Chart analysis data:
━━━━━━━━━━
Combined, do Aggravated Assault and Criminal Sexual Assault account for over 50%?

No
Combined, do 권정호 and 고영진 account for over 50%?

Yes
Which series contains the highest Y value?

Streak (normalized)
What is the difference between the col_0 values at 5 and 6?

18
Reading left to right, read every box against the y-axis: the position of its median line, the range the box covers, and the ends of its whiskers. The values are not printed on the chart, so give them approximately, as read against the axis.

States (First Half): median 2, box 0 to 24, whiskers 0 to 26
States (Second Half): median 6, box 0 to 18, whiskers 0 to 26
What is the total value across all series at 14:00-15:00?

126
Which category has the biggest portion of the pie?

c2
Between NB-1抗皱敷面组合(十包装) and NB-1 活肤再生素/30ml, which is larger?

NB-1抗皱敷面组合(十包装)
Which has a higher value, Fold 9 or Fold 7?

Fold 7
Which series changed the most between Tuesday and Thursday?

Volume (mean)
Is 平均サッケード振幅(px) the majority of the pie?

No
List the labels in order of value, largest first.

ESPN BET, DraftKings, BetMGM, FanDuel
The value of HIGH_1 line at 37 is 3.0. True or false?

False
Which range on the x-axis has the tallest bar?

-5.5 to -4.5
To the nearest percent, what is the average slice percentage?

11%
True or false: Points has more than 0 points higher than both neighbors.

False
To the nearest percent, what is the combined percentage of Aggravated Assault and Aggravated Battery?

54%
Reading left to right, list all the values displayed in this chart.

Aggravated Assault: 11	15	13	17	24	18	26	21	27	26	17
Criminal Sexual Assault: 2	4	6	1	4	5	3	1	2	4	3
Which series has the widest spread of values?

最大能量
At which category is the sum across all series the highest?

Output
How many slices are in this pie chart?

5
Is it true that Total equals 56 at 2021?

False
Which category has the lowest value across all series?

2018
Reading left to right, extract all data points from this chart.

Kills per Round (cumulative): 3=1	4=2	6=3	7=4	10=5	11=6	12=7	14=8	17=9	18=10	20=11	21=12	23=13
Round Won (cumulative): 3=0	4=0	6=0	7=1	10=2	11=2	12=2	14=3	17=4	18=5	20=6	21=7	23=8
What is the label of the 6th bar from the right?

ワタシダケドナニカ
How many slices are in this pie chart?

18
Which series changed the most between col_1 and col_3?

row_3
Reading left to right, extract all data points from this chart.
━━━━━━━━━━
▶ **HOW TO COMPLETE THIS TASK**
Lay out the lines of these records as a numbered list, dropping the blank lines.

▶ **RESPONSE FOR THIS EXERCISE**
1. Combined, do Aggravated Assault and Criminal Sexual Assault account for over 50%?
2. No
3. Combined, do 권정호 and 고영진 account for over 50%?
4. Yes
5. Which series contains the highest Y value?
6. Streak (normalized)
7. What is the difference between the col_0 values at 5 and 6?
8. 18
9. Reading left to right, read every box against the y-axis: the position of its median line, the range the box covers, and the ends of its whiskers. The values are not printed on the chart, so give them approximately, as read against the axis.
10. States (First Half): median 2, box 0 to 24, whiskers 0 to 26
11. States (Second Half): median 6, box 0 to 18, whiskers 0 to 26
12. What is the total value across all series at 14:00-15:00?
13. 126
14. Which category has the biggest portion of the pie?
15. c2
16. Between NB-1抗皱敷面组合(十包装) and NB-1 活肤再生素/30ml, which is larger?
17. NB-1抗皱敷面组合(十包装)
18. Which has a higher value, Fold 9 or Fold 7?
19. Fold 7
20. Which series changed the most between Tuesday and Thursday?
21. Volume (mean)
22. Is 平均サッケード振幅(px) the majority of the pie?
23. No
24. List the labels in order of value, largest first.
25. ESPN BET, DraftKings, BetMGM, FanDuel
26. The value of HIGH_1 line at 37 is 3.0. True or false?
27. False
28. Which range on the x-axis has the tallest bar?
29. -5.5 to -4.5
30. To the nearest percent, what is the average slice percentage?
31. 11%
32. True or false: Points has more than 0 points higher than both neighbors.
33. False
34. To the nearest percent, what is the combined percentage of Aggravated Assault and Aggravated Battery?
35. 54%
36. Reading left to right, list all the values displayed in this chart.
37. Aggravated Assault: 11	15	13	17	24	18	26	21	27	26	17
38. Criminal Sexual Assault: 2	4	6	1	4	5	3	1	2	4	3
39. Which series has the widest spread of values?
40. 最大能量
41. At which category is the sum across all series the highest?
42. Output
43. How many slices are in this pie chart?
44. 5
45. Is it true that Total equals 56 at 2021?
46. False
47. Which category has the lowest value across all series?
48. 2018
49. Reading left to right, extract all data points from this chart.
50. Kills per Round (cumulative): 3=1	4=2	6=3	7=4	10=5	11=6	12=7	14=8	17=9	18=10	20=11	21=12	23=13
51. Round Won (cumulative): 3=0	4=0	6=0	7=1	10=2	11=2	12=2	14=3	17=4	18=5	20=6	21=7	23=8
52. What is the label of the 6th bar from the right?
53. ワタシダケドナニカ
54. How many slices are in this pie chart?
55. 18
56. Which series changed the most between col_1 and col_3?
57. row_3
58. Reading left to right, extract all data points from this chart.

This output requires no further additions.